• TASKS AND EXERCISES:
1. Answer these questions using the text on cyberattacks against India's pharma and healthcare companies:
(a) In which city is Granules India based?
(b) On what date was data from ClearMedi downloaded, according to the leak site listing?
(c) How large are most of the parts of the upload archive?
2. Repeat the passage of the text on cyberattacks against India's pharma and healthcare companies starting with "Read more at" and going on through "numbers and others)".

====== TEXT PROVIDED

Naandika Tripathi reports:
Just three months after a ransomware attack pulled down India’s largest drugmaker, Sun Pharmaceuticals, the threat actors went after another pharma company. Hyderabad-based Granules India was notified of a significant loss of revenue and profitability due to a cybersecurity attack in the last week of May.
[…]
From Dr. Reddy’s to the All India Institute of Medical Science (AIIMS), the pharma and healthcare sector have been experiencing an uptick in cyberattacks over the past few years, especially post-Covid-19. These incidents have put a spotlight on the weak cybersecurity infrastructure in the industry.
Read more at Forbes India.
The current news involving India is even worse than Ms Tripathi may know. Threat actors called 8Base have listed ClearMedi Health on their leak site and Telegram channel. “We have a large number of files. For demonstration, some of them are presented here. The entire amount of data has already been uploaded to the site, enjoy!” they wrote.
The leak site listing indicates that data from ClearMedi was downloaded on June 26 and published on their site on July 3. Unlike some other groups that give a victim weeks or even months to try to negotiate a payment, 8Base seems to move quickly. They describe the files that they have uploaded to their server as including:
- Personal documents
- Identity cards
- Health insurance
- Patient data (numbers\addresses\registration numbers and others)
- Patient databases
- Personal data of employees
- Internal documents
- Accounts
- Financial documents
- A huge amount of personal data and databases
- Other
The upload is a 9-part archive with most of the parts being 10 GB each.
DataBreaches examined some of the files and confirmed that they contained patient information, such echocardiograph and doppler studies on named patients. The following figure is just the top portion of one such report with the patient’s name and UHID No. redacted by DataBreaches. Note that the date of this visit was May 22 of this year, showing that they obtained recent data.

============
====== DATASET EXTRACT

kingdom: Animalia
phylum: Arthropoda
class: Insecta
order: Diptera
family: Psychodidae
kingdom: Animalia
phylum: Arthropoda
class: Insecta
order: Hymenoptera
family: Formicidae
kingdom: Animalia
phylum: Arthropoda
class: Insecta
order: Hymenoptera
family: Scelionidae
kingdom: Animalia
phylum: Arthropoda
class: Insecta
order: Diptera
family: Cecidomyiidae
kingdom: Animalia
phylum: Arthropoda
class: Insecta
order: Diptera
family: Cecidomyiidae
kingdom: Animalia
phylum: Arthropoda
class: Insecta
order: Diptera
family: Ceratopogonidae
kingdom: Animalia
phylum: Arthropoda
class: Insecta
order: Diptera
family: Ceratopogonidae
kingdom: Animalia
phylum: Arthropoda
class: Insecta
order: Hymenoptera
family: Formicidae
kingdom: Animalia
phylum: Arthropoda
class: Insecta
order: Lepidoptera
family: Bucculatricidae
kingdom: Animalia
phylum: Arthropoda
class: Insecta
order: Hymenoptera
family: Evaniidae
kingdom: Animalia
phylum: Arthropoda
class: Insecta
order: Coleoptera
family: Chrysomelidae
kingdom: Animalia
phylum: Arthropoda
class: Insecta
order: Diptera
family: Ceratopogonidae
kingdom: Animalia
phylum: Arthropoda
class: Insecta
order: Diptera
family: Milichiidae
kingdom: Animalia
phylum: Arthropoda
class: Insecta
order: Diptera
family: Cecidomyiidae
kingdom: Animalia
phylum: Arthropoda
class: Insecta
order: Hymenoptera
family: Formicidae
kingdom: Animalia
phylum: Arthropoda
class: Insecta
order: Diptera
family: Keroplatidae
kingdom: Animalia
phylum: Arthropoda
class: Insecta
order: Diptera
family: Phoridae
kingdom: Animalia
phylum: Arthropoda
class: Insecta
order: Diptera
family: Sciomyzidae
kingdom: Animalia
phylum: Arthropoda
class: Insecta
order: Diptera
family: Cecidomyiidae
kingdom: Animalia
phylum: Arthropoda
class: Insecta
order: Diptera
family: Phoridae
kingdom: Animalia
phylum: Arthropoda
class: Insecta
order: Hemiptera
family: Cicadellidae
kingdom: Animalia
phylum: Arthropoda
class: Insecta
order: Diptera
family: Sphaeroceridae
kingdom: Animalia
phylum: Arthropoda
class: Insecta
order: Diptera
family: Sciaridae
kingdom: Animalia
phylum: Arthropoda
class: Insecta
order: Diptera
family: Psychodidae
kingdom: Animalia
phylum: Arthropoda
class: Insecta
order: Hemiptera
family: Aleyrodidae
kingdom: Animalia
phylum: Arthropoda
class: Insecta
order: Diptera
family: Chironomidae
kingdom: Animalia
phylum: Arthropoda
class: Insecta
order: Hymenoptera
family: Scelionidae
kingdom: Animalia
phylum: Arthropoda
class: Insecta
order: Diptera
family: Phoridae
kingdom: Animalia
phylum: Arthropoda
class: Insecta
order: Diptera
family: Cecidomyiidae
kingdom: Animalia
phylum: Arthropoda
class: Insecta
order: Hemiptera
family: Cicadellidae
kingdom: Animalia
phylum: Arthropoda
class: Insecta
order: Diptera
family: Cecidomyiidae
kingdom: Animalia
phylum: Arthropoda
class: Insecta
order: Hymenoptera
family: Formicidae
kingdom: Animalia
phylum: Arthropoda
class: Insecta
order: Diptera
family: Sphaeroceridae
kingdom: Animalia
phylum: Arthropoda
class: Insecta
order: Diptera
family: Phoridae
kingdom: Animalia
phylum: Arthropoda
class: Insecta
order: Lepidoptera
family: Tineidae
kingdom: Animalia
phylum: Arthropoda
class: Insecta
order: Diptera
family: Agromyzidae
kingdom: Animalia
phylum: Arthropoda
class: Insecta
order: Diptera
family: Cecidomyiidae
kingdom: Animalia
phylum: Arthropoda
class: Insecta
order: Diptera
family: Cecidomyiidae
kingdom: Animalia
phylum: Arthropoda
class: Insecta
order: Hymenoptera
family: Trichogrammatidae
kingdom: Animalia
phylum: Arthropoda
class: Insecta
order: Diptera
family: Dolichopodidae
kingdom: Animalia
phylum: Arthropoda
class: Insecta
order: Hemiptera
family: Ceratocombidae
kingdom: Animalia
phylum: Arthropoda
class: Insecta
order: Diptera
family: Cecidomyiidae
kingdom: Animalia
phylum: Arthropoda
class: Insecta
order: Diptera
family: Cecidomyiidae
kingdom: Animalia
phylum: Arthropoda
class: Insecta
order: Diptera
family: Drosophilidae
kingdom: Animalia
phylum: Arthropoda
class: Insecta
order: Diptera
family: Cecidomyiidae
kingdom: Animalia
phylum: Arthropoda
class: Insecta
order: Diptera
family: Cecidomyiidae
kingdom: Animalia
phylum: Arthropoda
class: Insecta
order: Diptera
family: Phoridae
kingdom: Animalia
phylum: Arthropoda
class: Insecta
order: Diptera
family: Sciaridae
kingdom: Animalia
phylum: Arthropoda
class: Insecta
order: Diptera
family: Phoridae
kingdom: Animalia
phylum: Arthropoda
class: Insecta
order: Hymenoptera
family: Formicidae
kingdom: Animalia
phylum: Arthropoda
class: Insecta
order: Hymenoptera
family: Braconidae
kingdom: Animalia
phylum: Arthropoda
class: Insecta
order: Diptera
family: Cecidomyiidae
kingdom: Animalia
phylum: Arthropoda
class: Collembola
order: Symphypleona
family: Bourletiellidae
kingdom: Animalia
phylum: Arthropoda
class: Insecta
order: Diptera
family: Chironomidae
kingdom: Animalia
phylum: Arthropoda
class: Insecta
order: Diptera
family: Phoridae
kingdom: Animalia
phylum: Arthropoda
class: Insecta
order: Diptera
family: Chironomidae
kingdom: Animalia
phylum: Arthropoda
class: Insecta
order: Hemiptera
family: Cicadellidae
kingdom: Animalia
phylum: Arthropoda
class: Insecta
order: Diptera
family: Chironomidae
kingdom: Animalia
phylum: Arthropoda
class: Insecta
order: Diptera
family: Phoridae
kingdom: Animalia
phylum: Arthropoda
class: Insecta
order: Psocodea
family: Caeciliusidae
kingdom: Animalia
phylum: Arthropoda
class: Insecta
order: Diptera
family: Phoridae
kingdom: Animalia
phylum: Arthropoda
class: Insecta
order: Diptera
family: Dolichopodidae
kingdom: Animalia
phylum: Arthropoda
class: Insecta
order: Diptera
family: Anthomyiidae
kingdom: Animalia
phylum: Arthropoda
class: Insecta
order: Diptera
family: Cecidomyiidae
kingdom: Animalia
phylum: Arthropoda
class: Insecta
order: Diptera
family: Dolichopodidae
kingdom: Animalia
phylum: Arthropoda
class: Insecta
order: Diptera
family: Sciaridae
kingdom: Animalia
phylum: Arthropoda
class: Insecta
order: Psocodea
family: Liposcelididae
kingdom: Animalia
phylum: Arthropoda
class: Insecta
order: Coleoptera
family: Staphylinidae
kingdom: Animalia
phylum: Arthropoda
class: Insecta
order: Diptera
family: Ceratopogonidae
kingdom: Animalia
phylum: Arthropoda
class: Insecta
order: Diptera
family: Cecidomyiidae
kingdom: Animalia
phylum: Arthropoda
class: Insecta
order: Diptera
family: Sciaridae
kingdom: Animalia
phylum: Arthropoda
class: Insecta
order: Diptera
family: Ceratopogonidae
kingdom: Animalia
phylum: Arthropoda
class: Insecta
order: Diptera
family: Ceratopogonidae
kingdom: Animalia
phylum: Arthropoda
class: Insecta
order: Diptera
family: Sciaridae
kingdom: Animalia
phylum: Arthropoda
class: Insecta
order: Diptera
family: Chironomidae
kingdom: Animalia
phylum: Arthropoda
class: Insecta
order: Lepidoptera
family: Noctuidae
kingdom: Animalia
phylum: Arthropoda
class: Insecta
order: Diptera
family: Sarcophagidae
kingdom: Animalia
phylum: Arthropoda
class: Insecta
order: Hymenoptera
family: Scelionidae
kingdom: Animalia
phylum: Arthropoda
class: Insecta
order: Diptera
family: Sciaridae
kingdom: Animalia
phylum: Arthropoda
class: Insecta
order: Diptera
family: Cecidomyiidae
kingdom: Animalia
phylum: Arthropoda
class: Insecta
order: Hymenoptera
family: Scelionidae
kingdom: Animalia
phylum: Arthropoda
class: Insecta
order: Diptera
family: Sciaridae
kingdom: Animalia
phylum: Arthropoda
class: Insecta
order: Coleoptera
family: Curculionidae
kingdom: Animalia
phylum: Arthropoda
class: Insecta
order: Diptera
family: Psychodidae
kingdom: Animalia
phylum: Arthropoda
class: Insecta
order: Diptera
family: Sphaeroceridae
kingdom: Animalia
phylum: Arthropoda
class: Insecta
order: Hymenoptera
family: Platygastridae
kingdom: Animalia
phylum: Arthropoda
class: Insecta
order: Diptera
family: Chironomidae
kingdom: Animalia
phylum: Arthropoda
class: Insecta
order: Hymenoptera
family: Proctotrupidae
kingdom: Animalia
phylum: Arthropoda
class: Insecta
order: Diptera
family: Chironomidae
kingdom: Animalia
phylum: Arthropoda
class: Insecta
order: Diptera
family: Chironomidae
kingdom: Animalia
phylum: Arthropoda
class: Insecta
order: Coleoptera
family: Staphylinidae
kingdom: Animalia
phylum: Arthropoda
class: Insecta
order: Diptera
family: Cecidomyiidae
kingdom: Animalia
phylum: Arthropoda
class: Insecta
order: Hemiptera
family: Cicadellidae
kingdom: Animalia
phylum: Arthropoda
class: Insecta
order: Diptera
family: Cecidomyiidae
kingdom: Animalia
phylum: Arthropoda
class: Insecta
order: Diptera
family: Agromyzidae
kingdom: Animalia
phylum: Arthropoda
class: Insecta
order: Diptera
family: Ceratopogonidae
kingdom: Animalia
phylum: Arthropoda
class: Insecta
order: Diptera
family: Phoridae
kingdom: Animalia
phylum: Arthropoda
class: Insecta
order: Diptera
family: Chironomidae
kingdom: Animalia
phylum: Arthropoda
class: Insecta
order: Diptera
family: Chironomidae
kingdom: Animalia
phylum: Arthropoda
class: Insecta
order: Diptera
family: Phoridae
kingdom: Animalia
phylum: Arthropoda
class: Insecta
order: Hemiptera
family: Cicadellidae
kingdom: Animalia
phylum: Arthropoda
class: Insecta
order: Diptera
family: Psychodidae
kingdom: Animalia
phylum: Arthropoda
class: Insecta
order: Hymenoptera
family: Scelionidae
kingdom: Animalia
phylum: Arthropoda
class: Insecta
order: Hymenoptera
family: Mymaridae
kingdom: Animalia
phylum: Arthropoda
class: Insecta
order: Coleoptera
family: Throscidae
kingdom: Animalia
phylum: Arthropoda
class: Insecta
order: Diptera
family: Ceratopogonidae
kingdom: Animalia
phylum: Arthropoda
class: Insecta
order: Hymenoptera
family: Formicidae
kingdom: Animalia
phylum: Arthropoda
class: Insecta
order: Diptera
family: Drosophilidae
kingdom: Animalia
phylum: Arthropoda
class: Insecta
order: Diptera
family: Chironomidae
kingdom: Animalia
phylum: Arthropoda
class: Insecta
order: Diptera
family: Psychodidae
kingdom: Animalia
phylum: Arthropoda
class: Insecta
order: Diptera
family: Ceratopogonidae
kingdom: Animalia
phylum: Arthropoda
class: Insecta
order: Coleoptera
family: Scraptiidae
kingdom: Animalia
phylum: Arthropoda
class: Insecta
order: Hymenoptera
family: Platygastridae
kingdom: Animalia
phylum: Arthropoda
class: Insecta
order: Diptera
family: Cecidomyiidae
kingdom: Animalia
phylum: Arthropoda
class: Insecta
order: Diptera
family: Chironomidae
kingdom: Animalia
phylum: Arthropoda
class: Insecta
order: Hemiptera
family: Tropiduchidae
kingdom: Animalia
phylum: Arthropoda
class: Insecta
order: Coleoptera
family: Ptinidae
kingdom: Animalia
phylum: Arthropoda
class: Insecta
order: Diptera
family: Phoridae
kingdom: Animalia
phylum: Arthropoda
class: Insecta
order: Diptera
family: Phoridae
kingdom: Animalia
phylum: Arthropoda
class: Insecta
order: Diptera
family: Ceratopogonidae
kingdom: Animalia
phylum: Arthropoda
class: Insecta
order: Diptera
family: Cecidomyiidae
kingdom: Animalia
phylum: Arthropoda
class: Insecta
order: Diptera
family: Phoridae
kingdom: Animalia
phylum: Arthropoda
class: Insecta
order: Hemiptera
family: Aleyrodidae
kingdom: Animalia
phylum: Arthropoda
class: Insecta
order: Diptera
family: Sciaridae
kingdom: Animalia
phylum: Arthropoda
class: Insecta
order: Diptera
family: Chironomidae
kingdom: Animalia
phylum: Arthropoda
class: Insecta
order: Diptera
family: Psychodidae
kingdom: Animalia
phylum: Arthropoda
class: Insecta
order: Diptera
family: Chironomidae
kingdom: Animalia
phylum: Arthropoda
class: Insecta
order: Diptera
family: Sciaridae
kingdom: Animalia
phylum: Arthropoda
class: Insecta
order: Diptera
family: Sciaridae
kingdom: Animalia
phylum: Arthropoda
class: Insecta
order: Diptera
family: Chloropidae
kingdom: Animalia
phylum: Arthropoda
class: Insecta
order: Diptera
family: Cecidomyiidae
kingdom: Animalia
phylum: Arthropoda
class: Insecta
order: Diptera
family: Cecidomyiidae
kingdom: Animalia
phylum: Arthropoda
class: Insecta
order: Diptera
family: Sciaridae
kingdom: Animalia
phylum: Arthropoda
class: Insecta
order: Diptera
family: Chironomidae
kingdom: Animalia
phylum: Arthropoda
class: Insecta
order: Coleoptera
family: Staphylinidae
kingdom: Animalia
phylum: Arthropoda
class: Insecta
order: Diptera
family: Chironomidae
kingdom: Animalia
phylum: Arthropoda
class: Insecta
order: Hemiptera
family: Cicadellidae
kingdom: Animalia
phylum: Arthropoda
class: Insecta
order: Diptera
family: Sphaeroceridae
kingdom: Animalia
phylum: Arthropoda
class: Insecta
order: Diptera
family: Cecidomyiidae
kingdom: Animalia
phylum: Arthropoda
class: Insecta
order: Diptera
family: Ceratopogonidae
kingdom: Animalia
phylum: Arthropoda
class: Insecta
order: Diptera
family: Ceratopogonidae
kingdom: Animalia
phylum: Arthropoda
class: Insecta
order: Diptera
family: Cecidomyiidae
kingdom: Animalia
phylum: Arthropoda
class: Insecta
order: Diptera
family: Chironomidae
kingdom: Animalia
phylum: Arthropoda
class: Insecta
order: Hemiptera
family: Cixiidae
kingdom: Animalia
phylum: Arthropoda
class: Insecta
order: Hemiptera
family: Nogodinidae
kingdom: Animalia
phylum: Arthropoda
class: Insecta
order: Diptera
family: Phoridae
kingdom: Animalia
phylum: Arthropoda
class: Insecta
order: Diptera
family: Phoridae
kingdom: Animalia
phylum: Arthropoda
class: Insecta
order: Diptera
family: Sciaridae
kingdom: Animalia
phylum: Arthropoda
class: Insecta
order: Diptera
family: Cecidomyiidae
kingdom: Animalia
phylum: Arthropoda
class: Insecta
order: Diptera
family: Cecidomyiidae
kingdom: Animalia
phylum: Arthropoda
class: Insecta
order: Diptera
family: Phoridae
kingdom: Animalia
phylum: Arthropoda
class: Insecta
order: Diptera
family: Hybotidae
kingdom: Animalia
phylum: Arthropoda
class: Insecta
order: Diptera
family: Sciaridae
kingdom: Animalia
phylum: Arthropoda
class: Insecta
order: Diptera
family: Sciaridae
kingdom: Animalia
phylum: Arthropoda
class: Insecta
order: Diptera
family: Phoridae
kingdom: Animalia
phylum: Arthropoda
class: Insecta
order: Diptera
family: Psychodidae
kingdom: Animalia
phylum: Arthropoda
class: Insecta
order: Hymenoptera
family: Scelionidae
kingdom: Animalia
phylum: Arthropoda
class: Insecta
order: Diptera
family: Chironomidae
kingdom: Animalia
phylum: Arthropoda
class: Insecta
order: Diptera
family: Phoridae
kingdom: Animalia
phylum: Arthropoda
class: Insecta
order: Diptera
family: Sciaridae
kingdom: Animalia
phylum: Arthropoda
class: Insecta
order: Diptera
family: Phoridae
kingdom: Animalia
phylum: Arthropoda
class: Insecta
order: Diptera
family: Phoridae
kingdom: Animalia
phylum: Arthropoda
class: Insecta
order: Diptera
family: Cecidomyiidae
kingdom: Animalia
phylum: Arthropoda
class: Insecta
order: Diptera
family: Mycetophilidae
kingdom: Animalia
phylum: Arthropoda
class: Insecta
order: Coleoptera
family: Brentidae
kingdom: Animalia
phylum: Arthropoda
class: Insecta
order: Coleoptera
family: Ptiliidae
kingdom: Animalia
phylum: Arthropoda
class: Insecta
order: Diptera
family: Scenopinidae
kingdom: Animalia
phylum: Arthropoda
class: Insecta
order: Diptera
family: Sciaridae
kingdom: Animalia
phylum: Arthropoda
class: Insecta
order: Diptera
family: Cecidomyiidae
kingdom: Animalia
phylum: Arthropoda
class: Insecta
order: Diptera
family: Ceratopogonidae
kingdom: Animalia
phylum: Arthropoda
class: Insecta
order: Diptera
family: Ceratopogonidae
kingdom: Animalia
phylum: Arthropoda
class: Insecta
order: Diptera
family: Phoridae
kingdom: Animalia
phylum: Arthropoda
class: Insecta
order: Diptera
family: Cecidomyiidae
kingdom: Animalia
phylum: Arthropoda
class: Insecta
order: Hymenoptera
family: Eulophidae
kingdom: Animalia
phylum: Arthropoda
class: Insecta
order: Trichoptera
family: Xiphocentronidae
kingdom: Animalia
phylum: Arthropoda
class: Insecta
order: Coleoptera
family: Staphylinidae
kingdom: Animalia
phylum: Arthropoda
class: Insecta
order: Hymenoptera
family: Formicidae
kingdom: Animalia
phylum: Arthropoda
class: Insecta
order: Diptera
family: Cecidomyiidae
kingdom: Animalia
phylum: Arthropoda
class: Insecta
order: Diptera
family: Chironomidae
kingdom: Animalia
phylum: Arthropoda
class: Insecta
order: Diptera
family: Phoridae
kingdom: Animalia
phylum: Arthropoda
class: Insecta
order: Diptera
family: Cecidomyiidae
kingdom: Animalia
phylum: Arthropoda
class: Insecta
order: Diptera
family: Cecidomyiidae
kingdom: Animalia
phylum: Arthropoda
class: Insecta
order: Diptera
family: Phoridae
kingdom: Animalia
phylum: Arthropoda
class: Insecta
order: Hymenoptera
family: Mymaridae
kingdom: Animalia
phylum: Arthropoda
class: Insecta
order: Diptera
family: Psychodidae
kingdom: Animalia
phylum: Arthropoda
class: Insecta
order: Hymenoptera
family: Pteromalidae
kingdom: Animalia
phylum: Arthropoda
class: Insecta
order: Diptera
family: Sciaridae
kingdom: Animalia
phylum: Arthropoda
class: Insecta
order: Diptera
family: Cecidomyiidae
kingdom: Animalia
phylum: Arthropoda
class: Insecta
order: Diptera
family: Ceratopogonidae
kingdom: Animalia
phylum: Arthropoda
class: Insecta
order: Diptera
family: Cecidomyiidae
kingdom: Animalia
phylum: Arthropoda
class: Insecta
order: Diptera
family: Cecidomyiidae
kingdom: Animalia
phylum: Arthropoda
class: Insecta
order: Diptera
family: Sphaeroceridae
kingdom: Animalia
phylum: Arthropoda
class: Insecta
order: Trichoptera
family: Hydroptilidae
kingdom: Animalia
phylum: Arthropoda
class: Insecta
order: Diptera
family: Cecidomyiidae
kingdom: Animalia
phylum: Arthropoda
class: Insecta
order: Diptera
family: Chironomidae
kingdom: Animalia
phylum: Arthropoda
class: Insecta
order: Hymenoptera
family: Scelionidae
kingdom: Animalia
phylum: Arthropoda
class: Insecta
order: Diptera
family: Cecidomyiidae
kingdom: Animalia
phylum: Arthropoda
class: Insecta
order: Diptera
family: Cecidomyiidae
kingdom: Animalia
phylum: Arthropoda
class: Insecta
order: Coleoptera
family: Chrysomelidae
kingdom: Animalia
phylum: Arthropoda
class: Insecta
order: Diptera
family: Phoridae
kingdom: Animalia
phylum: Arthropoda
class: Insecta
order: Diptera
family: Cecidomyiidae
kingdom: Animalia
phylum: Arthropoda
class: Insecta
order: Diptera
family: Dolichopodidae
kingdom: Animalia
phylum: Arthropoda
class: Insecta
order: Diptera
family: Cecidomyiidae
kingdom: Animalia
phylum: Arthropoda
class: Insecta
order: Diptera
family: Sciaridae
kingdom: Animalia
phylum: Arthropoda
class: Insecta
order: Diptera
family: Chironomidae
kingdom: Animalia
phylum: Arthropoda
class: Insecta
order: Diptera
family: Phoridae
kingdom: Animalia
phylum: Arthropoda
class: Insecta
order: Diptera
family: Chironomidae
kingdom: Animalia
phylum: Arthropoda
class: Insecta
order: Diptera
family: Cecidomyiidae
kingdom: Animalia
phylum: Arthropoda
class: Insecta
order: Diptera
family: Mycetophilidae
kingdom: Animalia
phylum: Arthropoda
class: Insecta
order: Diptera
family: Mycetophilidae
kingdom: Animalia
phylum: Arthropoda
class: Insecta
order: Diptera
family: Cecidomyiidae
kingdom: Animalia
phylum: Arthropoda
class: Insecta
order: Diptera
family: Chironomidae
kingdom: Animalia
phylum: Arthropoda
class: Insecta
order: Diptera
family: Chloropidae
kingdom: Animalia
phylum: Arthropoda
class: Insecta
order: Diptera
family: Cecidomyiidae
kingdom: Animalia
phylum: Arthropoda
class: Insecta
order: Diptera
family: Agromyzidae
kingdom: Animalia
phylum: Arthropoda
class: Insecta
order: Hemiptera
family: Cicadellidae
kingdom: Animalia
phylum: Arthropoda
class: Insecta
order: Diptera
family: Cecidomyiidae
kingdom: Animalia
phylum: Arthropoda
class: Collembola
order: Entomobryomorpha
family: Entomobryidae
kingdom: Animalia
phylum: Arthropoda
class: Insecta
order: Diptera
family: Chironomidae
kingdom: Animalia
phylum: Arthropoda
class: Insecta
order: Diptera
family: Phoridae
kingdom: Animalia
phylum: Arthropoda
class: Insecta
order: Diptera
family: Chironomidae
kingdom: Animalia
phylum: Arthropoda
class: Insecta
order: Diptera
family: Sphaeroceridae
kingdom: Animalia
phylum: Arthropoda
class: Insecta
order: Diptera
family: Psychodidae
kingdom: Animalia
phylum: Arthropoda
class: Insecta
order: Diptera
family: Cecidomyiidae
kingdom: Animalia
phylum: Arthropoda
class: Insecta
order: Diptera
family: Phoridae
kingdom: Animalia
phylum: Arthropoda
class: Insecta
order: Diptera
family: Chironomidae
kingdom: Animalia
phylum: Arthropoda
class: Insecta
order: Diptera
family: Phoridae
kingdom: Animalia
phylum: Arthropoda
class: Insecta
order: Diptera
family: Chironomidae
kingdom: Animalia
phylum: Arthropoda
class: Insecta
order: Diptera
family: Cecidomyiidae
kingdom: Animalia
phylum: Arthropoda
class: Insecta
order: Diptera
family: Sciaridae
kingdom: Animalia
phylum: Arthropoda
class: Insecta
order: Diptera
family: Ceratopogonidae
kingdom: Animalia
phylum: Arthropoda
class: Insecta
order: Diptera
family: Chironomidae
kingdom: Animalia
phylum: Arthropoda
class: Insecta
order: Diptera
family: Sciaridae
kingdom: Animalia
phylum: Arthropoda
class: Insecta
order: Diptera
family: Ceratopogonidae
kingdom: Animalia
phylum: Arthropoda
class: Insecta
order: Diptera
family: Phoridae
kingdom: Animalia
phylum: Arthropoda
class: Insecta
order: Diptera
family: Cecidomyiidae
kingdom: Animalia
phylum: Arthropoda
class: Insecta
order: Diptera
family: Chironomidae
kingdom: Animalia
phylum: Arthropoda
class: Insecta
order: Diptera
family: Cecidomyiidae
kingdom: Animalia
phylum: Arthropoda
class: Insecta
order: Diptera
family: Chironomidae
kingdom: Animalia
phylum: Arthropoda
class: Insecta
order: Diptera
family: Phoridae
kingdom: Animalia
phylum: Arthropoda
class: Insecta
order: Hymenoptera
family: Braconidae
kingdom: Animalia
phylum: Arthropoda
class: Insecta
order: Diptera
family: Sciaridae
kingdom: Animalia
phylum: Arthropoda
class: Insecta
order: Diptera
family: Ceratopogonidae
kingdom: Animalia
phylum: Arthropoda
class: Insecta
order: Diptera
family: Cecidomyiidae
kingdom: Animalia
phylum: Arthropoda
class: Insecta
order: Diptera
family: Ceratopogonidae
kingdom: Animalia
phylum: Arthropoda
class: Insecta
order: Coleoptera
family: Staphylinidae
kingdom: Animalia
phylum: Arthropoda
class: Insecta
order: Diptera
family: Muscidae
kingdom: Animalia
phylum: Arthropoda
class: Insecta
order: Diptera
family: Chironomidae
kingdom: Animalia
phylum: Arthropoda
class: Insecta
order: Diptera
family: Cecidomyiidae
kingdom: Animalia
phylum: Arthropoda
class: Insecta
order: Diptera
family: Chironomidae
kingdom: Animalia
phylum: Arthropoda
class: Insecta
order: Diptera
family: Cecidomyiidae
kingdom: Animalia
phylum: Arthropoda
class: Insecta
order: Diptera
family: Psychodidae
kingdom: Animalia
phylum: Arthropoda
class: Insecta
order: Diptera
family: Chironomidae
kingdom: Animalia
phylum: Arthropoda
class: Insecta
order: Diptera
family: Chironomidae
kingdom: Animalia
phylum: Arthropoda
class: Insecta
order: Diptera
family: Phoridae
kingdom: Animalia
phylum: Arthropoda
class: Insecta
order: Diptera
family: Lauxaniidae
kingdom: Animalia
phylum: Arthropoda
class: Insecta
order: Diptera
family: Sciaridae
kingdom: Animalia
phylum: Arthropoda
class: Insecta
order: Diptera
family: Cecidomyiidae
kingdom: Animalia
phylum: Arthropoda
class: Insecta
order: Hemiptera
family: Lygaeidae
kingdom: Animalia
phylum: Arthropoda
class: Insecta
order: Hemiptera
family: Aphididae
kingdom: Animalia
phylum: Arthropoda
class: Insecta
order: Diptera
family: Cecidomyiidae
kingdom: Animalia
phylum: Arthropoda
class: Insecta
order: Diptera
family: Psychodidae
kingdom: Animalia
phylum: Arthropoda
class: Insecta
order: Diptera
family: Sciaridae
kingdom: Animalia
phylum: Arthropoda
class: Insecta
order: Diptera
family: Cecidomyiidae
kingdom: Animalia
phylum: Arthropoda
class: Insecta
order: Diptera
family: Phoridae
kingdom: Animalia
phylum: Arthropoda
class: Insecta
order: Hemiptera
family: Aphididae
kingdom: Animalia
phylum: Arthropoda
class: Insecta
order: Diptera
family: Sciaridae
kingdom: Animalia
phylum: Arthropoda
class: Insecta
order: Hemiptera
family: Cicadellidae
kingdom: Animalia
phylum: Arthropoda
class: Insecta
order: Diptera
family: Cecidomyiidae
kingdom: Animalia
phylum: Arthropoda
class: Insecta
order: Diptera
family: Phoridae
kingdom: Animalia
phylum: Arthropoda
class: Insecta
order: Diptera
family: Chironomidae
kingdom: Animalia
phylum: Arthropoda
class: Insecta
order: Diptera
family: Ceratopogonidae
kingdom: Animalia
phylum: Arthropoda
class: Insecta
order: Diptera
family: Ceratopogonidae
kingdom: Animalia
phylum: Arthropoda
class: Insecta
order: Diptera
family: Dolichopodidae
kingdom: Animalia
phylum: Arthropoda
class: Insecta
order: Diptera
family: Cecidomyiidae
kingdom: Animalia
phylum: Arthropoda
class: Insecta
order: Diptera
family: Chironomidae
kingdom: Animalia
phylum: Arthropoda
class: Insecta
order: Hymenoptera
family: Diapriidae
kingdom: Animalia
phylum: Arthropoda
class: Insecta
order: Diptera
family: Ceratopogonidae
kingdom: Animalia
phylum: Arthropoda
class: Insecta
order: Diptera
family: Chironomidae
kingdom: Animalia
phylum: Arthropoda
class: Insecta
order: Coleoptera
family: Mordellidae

============

• ANSWERS BY ITEM NUMBER:
1.
(a) Hyderabad
(b) June 26
(c) 10 GB each

2.
Read more at Forbes India.
The current news involving India is even worse than Ms Tripathi may know. Threat actors called 8Base have listed ClearMedi Health on their leak site and Telegram channel. “We have a large number of files. For demonstration, some of them are presented here. The entire amount of data has already been uploaded to the site, enjoy!” they wrote.
The leak site listing indicates that data from ClearMedi was downloaded on June 26 and published on their site on July 3. Unlike some other groups that give a victim weeks or even months to try to negotiate a payment, 8Base seems to move quickly. They describe the files that they have uploaded to their server as including:
- Personal documents
- Identity cards
- Health insurance
- Patient data (numbers\addresses\registration numbers and others)